Penelope naufraga nelle braccia del naufrago per eccellenza, Ulisse, ma assieme essi giungono a riva, a casa. Non sono, questa riunione e questo riconoscimento, l'unica immagine terrena umana, palpabile, possibile di un compimento e di una completezza, di una conoscenza che nel momento migliore è riconoscimento e ri-conoscenza - insomma della felicità e della pace? Forse anche a noi, che torniamo a casa ogni giorno dal lavoro, dalla guerra, dalle traversie e dagli incantamenti della vita, sono dati, qui ed ora, quel compiersi e quel riconoscersi, quell'essere-assieme che pare quasi cosa divina ("riconoscere i cari" fa dire Euripide a Elena, "è un dio").
Eppure noi non torniamo mai a casa. Noi, lo sappiamo, andiamo altrove, a perderci, morendo, nel mondo delle ombre che Ulisse ha visitato: a divenire "soffi" e "aliti" fra i tanti "sogni" di esseri umani che ci hanno preceduto. Sì a casa ci attendono forse, se saremo pazienti, saggi, astuti, e aiutati dagli dei, Penelope, Telemaco, Laerte, Euriclea e tanti altri. Ma là, nell'Ade, c'è già nostra madre, Anticlea, che invano cerchiamo di riabbracciare. E verso quella notte s'avvia - mentre noi, distogliendo lo sguardo, ci asciughiamo una lacrima - il cane Argo: che pure, dopo vent'anni, ha rivisto e riconosciuto Ulisse.
L'"Odissea" ce lo ricorda, questo vuoto che mancherà sempre alla nostra compiutezza.
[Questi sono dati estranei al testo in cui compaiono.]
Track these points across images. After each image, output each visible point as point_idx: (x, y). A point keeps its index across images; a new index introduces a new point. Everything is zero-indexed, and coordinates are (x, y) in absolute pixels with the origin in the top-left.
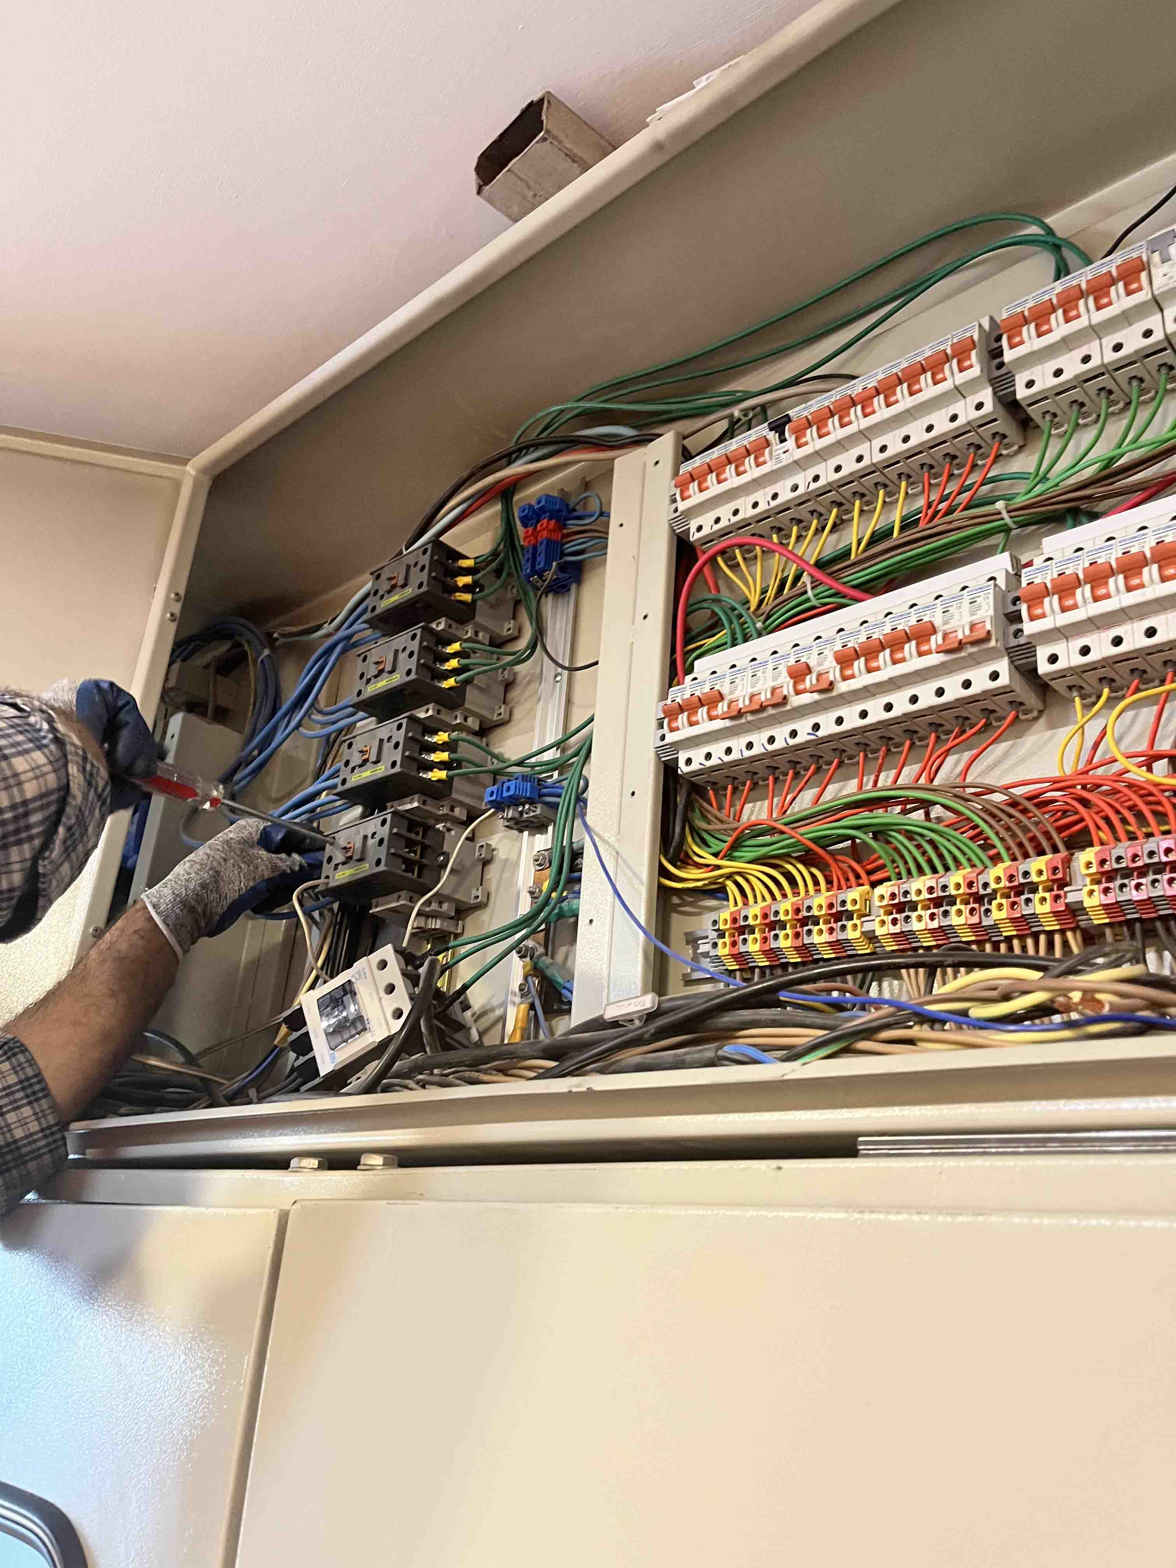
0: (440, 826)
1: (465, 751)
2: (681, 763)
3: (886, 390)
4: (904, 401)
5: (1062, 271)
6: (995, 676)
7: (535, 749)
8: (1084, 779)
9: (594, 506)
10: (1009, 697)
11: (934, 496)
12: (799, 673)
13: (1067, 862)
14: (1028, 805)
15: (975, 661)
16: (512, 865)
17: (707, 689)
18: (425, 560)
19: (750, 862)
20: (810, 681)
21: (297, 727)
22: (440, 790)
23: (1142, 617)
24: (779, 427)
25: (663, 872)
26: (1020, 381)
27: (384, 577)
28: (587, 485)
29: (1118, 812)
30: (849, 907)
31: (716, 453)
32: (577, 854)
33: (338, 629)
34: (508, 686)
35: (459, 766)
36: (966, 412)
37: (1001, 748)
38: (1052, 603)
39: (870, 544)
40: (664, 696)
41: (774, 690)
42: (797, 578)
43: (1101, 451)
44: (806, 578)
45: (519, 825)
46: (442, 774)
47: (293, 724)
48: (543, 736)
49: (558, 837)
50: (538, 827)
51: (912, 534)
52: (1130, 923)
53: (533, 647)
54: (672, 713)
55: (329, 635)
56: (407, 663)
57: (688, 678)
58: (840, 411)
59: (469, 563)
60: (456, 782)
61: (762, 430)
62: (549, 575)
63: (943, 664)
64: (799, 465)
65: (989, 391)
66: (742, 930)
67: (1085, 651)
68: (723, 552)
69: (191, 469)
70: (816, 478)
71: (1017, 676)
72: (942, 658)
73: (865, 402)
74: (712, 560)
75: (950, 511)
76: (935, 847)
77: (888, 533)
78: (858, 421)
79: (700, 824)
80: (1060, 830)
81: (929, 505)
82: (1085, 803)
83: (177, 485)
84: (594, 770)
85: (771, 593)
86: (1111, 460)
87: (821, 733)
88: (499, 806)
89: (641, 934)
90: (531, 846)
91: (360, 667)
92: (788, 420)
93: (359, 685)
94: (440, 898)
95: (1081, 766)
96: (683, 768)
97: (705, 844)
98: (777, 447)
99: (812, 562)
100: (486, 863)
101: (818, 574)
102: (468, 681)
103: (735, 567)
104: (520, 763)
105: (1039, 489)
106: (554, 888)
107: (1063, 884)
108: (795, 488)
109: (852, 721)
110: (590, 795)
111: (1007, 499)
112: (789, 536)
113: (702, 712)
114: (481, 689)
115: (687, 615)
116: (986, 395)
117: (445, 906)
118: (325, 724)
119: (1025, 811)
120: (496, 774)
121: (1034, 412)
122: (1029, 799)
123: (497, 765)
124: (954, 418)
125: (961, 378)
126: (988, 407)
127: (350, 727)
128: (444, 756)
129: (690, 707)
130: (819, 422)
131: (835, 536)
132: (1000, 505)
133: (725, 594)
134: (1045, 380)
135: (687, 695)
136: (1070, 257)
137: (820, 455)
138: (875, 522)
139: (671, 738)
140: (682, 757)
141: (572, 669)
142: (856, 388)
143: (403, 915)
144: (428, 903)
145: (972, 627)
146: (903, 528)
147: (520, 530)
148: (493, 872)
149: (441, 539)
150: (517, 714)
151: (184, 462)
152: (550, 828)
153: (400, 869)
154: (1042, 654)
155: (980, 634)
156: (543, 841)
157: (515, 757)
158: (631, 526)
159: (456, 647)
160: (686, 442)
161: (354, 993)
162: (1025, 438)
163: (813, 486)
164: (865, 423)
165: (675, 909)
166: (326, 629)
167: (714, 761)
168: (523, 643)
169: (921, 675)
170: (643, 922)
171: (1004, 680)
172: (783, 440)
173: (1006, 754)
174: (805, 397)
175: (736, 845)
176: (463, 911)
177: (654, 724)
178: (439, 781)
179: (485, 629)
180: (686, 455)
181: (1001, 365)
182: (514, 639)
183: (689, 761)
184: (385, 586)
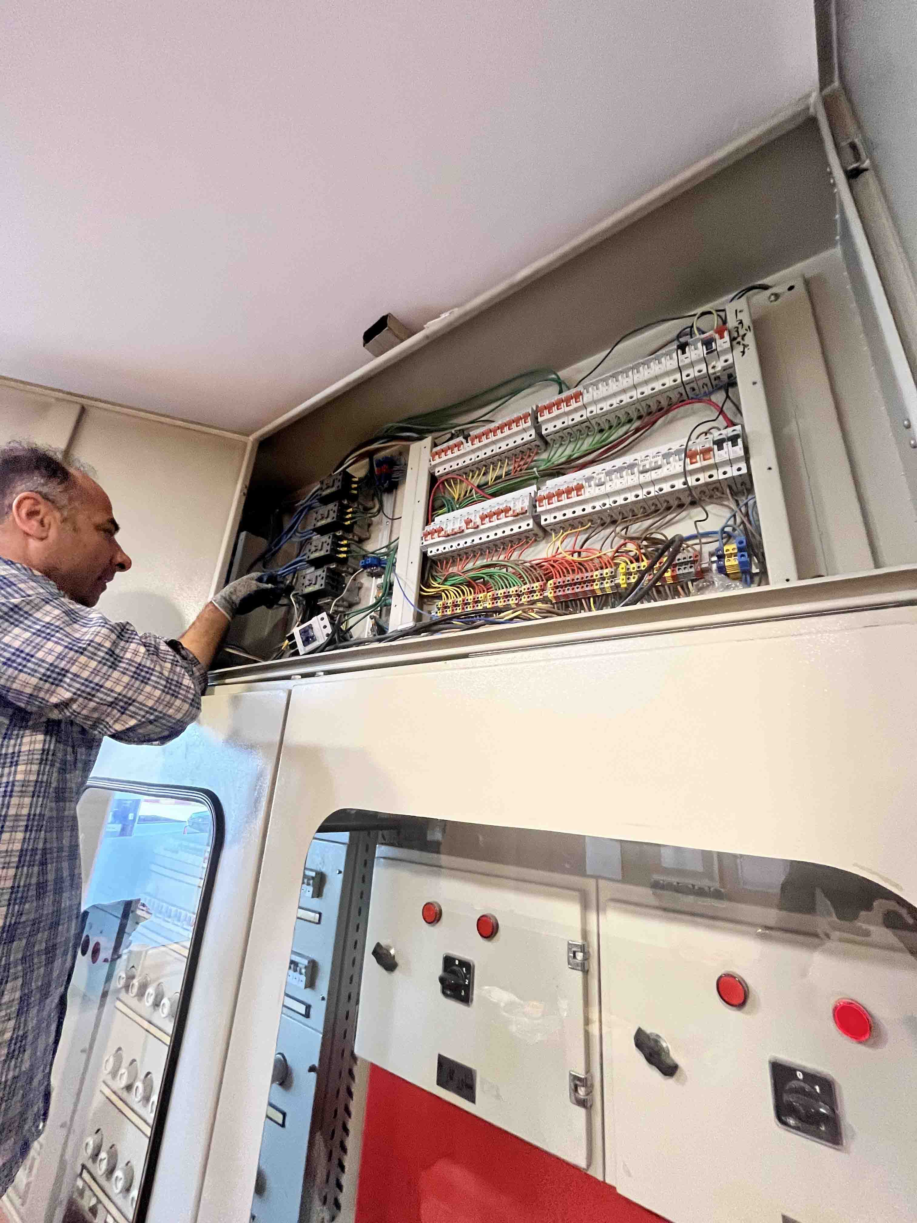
0: (343, 575)
1: (354, 547)
2: (429, 552)
3: (501, 428)
4: (507, 432)
5: (561, 392)
6: (528, 525)
7: (378, 548)
8: (554, 558)
9: (403, 461)
10: (533, 532)
11: (516, 465)
12: (468, 522)
13: (545, 584)
14: (536, 567)
15: (522, 520)
16: (369, 589)
17: (438, 526)
18: (340, 477)
19: (451, 586)
20: (471, 525)
21: (291, 537)
22: (344, 561)
23: (572, 507)
24: (466, 438)
25: (421, 590)
26: (544, 428)
27: (324, 484)
28: (401, 454)
29: (562, 570)
30: (480, 599)
31: (445, 445)
32: (391, 585)
33: (306, 502)
34: (369, 525)
35: (351, 553)
36: (527, 438)
37: (531, 549)
38: (545, 502)
39: (495, 480)
40: (424, 529)
41: (460, 528)
42: (471, 491)
43: (568, 452)
44: (473, 491)
45: (372, 575)
46: (345, 555)
47: (289, 536)
48: (381, 544)
49: (385, 579)
50: (378, 576)
51: (507, 478)
52: (562, 602)
53: (379, 511)
54: (426, 535)
55: (301, 505)
56: (333, 515)
57: (432, 523)
58: (486, 434)
59: (356, 480)
60: (350, 559)
61: (461, 439)
62: (386, 485)
63: (513, 520)
64: (473, 451)
65: (534, 431)
66: (446, 607)
67: (555, 517)
68: (446, 480)
69: (251, 438)
70: (478, 457)
71: (535, 525)
72: (512, 518)
73: (494, 431)
74: (443, 483)
75: (521, 470)
76: (508, 580)
77: (500, 477)
78: (492, 438)
79: (435, 574)
80: (545, 575)
81: (515, 468)
82: (553, 566)
83: (245, 444)
84: (398, 556)
85: (462, 496)
86: (571, 456)
87: (474, 543)
88: (365, 567)
89: (412, 608)
90: (376, 582)
91: (315, 515)
92: (469, 435)
93: (314, 522)
94: (343, 599)
95: (554, 554)
96: (429, 554)
97: (436, 580)
98: (465, 444)
99: (476, 485)
100: (360, 588)
101: (478, 490)
102: (355, 523)
103: (450, 486)
104: (373, 553)
105: (548, 464)
106: (383, 596)
107: (543, 590)
108: (471, 459)
109: (484, 539)
110: (397, 564)
111: (538, 467)
112: (469, 476)
113: (436, 535)
114: (359, 526)
115: (433, 502)
116: (533, 432)
117: (345, 603)
118: (301, 537)
119: (535, 569)
120: (364, 557)
121: (548, 439)
122: (537, 565)
123: (364, 553)
124: (523, 439)
125: (525, 425)
126: (533, 436)
127: (310, 538)
128: (345, 549)
129: (431, 533)
130: (479, 437)
131: (484, 477)
132: (535, 469)
133: (447, 496)
134: (551, 429)
135: (431, 528)
136: (563, 387)
137: (479, 449)
138: (497, 473)
139: (425, 543)
140: (429, 550)
141: (393, 519)
142: (492, 426)
143: (329, 604)
144: (338, 601)
145: (522, 509)
146: (505, 476)
147: (376, 469)
148: (363, 591)
149: (347, 470)
150: (372, 535)
151: (248, 435)
152: (383, 576)
153: (329, 588)
154: (543, 518)
155: (524, 511)
156: (380, 581)
157: (371, 551)
158: (415, 469)
159: (351, 510)
160: (436, 441)
161: (312, 628)
162: (546, 447)
163: (477, 459)
164: (494, 438)
165: (425, 603)
166: (300, 503)
167: (440, 552)
168: (375, 510)
169: (506, 524)
170: (413, 603)
171: (531, 526)
172: (467, 442)
173: (533, 551)
174: (478, 427)
175: (446, 580)
176: (351, 605)
177: (420, 539)
178: (344, 558)
179: (362, 505)
180: (435, 445)
181: (538, 422)
182: (371, 508)
183: (431, 552)
184: (325, 487)
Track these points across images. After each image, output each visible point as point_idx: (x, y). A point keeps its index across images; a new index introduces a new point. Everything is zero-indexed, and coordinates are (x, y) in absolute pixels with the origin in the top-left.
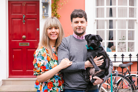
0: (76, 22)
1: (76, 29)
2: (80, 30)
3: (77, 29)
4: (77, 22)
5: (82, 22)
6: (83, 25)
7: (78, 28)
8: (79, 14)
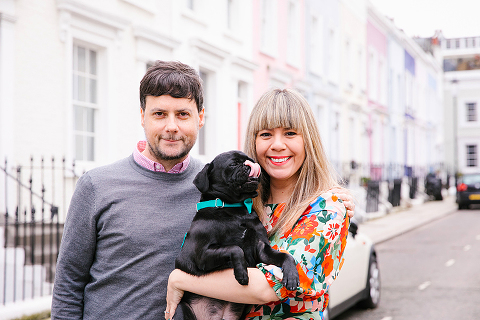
0: (159, 113)
1: (157, 139)
2: (171, 145)
3: (160, 138)
4: (162, 114)
5: (181, 114)
6: (187, 125)
7: (165, 135)
8: (172, 85)
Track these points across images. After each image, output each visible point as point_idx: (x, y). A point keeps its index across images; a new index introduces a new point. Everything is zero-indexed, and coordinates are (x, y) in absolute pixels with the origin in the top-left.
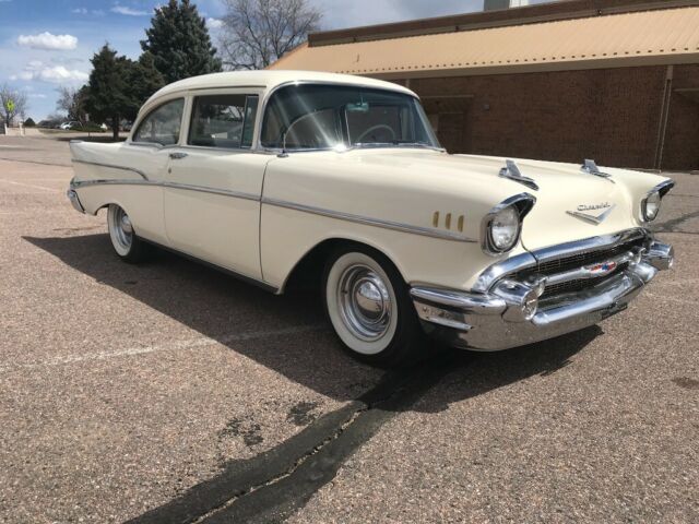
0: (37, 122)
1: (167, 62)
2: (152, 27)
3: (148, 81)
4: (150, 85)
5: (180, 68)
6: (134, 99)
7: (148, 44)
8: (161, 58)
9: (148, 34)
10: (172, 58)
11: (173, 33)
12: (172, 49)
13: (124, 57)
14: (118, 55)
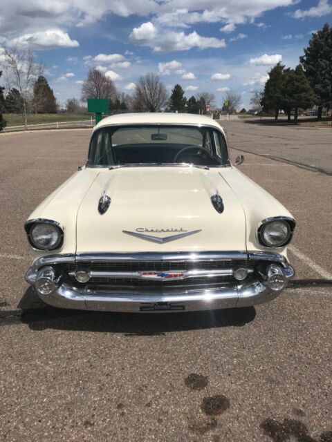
0: (247, 110)
1: (314, 69)
2: (309, 46)
3: (296, 84)
4: (298, 86)
5: (323, 72)
6: (287, 96)
7: (305, 58)
8: (312, 67)
9: (305, 51)
10: (318, 66)
11: (322, 49)
12: (319, 60)
13: (289, 69)
14: (286, 68)
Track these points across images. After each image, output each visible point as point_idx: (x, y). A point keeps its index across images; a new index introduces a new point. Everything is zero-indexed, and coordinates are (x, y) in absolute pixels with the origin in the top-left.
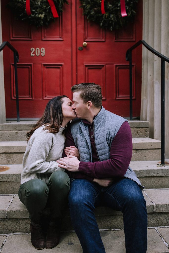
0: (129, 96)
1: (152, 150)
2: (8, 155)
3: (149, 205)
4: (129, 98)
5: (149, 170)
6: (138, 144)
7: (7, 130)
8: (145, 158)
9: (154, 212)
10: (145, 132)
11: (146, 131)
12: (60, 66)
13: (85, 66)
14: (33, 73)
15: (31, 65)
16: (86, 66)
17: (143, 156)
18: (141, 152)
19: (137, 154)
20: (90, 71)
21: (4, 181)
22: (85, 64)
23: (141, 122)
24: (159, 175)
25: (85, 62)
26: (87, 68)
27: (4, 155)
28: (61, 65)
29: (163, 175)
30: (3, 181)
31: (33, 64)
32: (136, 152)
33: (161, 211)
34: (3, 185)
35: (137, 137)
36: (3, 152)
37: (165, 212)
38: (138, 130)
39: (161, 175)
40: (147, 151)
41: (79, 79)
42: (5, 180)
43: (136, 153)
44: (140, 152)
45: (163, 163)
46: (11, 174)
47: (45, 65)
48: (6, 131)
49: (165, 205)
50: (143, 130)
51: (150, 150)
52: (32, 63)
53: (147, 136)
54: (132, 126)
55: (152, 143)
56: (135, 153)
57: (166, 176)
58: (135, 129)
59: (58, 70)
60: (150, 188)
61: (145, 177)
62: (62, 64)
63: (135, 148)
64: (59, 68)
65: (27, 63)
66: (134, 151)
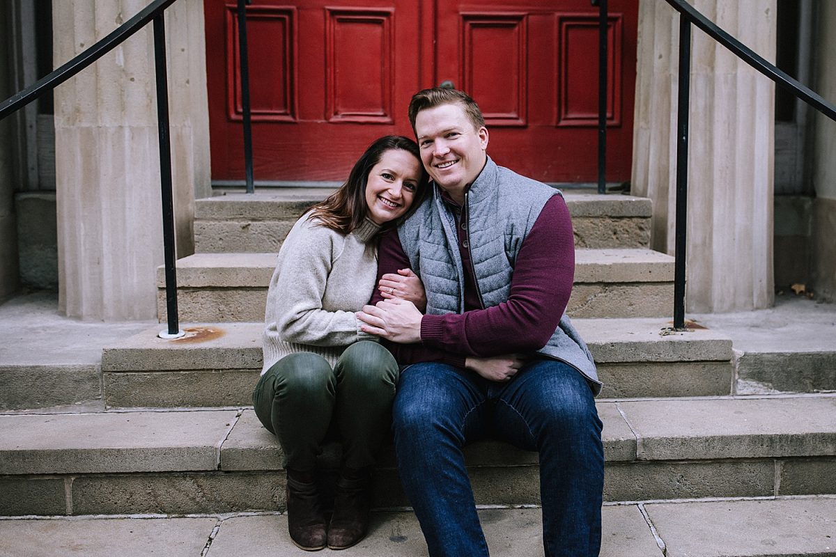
0: (596, 115)
1: (650, 287)
2: (221, 293)
3: (622, 439)
4: (596, 122)
5: (635, 343)
7: (216, 220)
8: (630, 308)
9: (636, 460)
10: (638, 231)
11: (641, 229)
12: (384, 18)
13: (461, 18)
14: (296, 37)
15: (289, 12)
16: (466, 18)
17: (626, 302)
18: (617, 290)
19: (606, 296)
20: (477, 34)
21: (212, 370)
22: (461, 13)
23: (626, 202)
24: (663, 358)
25: (462, 6)
26: (467, 26)
27: (208, 293)
28: (387, 14)
29: (675, 358)
30: (208, 370)
31: (297, 8)
32: (605, 292)
33: (656, 458)
34: (207, 379)
35: (614, 247)
36: (206, 285)
37: (666, 459)
38: (617, 223)
39: (668, 359)
40: (637, 289)
41: (441, 58)
42: (213, 366)
43: (603, 294)
44: (615, 292)
45: (679, 324)
46: (232, 350)
47: (333, 13)
48: (212, 223)
49: (667, 439)
50: (633, 225)
51: (645, 287)
52: (293, 7)
53: (643, 244)
54: (599, 213)
55: (652, 264)
56: (600, 295)
57: (685, 362)
58: (609, 221)
59: (378, 30)
60: (636, 397)
61: (623, 362)
62: (391, 9)
63: (601, 280)
64: (380, 22)
65: (278, 4)
66: (597, 289)
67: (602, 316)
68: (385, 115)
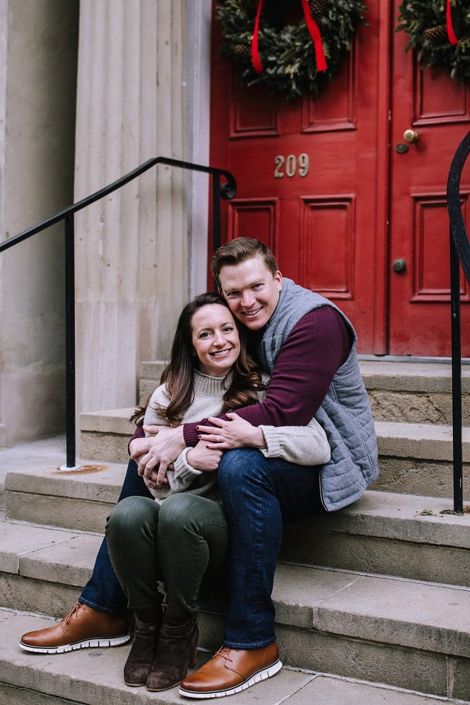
2: (120, 438)
3: (301, 605)
6: (420, 443)
9: (313, 628)
12: (347, 204)
13: (412, 200)
14: (278, 225)
15: (273, 203)
16: (417, 199)
17: (436, 480)
19: (417, 473)
20: (428, 213)
21: (68, 497)
22: (413, 195)
25: (413, 188)
26: (418, 207)
27: (111, 437)
28: (349, 200)
29: (422, 539)
30: (66, 497)
31: (280, 199)
32: (417, 468)
33: (330, 630)
34: (65, 505)
36: (109, 431)
39: (414, 539)
40: (447, 468)
41: (395, 236)
43: (414, 470)
44: (426, 469)
45: (458, 508)
47: (307, 201)
48: (151, 381)
52: (276, 199)
56: (411, 470)
57: (431, 544)
59: (343, 214)
61: (371, 536)
62: (352, 195)
63: (411, 455)
64: (344, 207)
65: (265, 197)
66: (409, 464)
67: (413, 493)
68: (347, 292)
Ma offre al nostro sognare di essa un'immagine così tangibilmente perfetta, così vicina alla nostra esperienza di uomini, da fermare all'estremo limite la lunga notte come fa Atena con l'alba che sta per irrompere sul pianto, sull'amore e sul sonno di Ulisse e Penelope: "trattenne sull'Oceano Aurora, / non lasciando che i rapidi cavalli, / messaggeri del giorno, ella aggiogasse: / Lampo e Fetonte, i fulgidi puledri / che portano la dea sul trono d'oro". E allora, perché stupirsi se, alle soglie del 2001, abbiamo tante Odissee?